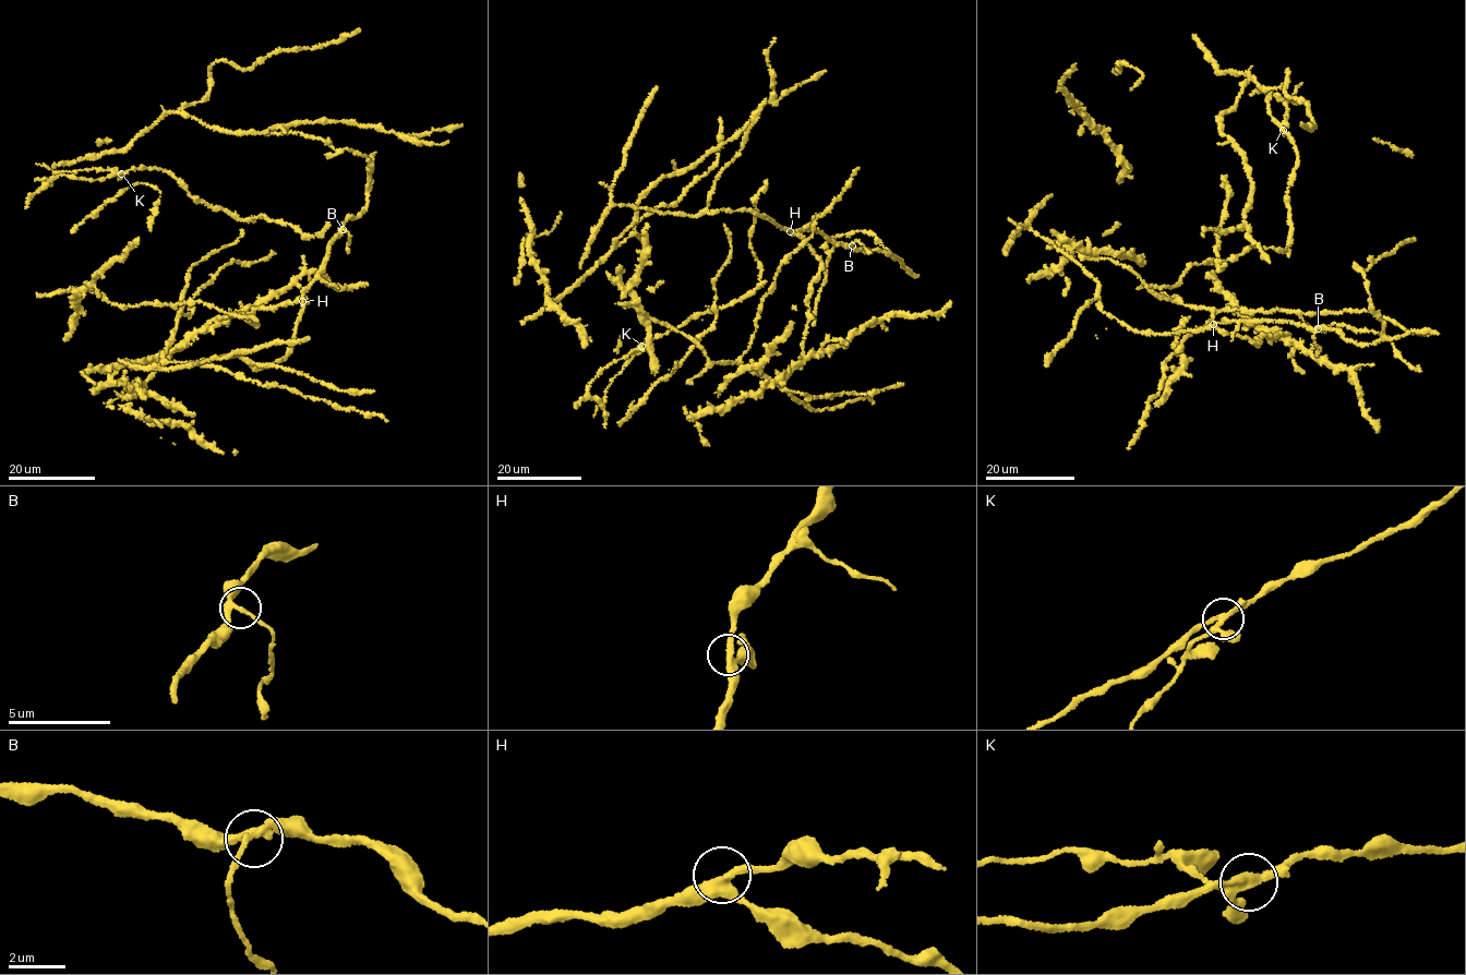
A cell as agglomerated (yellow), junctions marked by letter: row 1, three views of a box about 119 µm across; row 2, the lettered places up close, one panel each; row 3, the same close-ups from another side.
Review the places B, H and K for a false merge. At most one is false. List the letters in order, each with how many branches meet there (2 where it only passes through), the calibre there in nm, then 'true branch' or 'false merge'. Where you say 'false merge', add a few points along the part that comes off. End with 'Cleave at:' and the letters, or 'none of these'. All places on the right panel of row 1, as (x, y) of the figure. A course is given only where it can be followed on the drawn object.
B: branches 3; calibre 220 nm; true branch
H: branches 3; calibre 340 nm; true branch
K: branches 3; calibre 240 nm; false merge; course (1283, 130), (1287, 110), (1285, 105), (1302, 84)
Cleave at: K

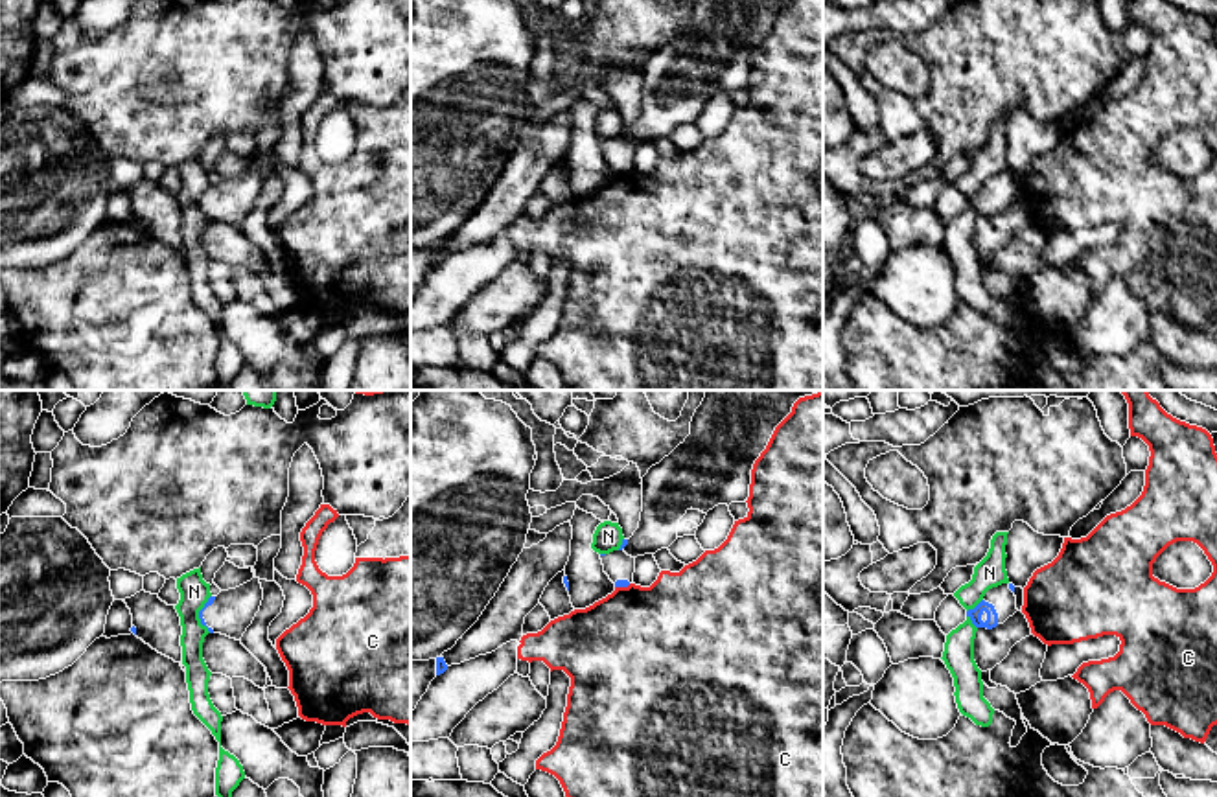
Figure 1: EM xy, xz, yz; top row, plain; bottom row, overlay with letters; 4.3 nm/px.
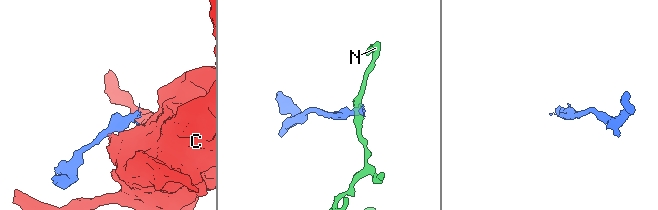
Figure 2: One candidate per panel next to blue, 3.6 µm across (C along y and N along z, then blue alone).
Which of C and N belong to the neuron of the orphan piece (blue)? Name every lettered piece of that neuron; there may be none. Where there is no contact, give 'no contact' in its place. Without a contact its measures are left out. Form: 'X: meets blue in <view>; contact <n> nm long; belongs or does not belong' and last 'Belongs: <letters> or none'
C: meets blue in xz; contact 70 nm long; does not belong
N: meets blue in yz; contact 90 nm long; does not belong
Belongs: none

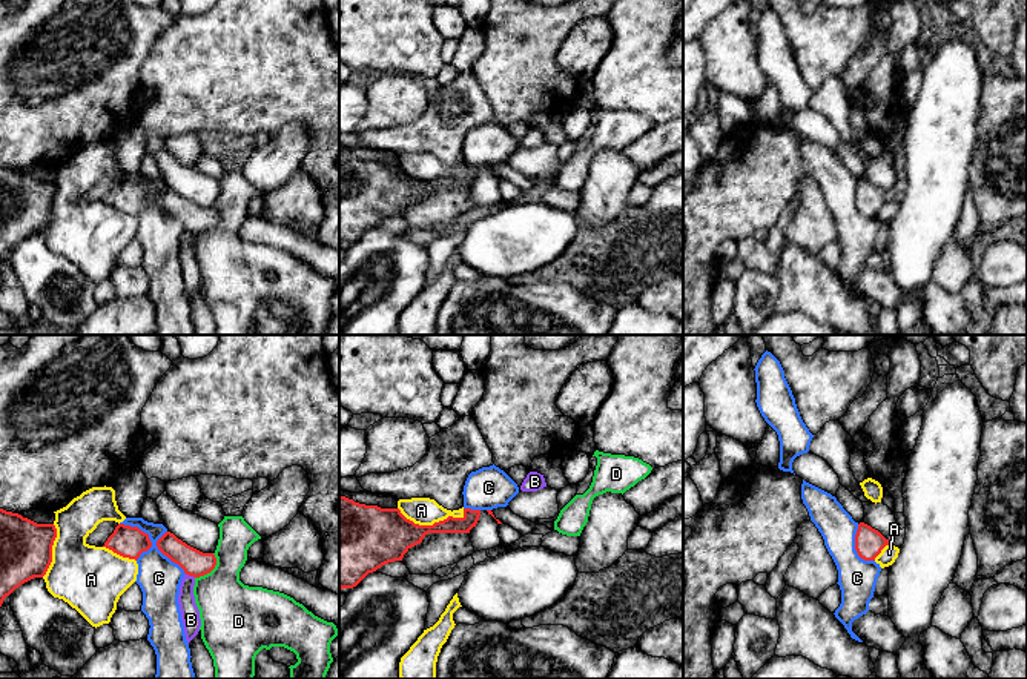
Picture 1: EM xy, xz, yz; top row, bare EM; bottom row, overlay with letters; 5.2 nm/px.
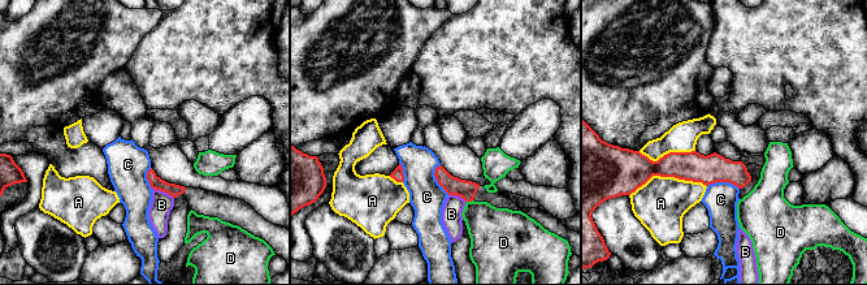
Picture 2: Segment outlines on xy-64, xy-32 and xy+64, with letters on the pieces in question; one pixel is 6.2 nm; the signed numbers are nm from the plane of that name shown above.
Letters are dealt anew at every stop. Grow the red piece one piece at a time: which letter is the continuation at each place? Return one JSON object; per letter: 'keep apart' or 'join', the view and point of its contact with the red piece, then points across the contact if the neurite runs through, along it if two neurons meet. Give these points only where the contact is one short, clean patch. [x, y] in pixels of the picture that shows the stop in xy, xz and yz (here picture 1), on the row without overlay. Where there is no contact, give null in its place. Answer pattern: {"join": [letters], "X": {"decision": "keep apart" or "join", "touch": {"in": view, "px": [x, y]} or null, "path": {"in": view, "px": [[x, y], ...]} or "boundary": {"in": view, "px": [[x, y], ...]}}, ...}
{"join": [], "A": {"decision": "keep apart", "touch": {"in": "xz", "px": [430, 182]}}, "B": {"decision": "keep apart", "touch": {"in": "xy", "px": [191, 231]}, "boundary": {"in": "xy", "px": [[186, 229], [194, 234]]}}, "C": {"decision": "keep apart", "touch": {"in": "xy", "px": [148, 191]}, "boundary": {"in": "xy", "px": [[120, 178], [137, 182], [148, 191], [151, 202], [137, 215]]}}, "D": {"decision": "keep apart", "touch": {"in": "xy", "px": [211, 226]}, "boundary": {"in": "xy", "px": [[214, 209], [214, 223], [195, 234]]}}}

◆ EXERCISE DESCRIPTION: Output exactly, and only, the lines of the entries above from the one with "Which of C and" up to and including the one with "Picture 2: Segment"; pictures are to be left out.

◆ RESPONSE AREA:
Which of C and N belong to the neuron of the orphan piece (blue)? Name every lettered piece of that neuron; there may be none. Where there is no contact, give 'no contact' in its place. Without a contact its measures are left out. Form: 'X: meets blue in <view>; contact <n> nm long; belongs or does not belong' and last 'Belongs: <letters> or none'
C: meets blue in xz; contact 70 nm long; does not belong
N: meets blue in yz; contact 90 nm long; does not belong
Belongs: none

Picture 1: EM xy, xz, yz; top row, bare EM; bottom row, overlay with letters; 5.2 nm/px.
Picture 2: Segment outlines on xy-64, xy-32 and xy+64, with letters on the pieces in question; one pixel is 6.2 nm; the signed numbers are nm from the plane of that name shown above.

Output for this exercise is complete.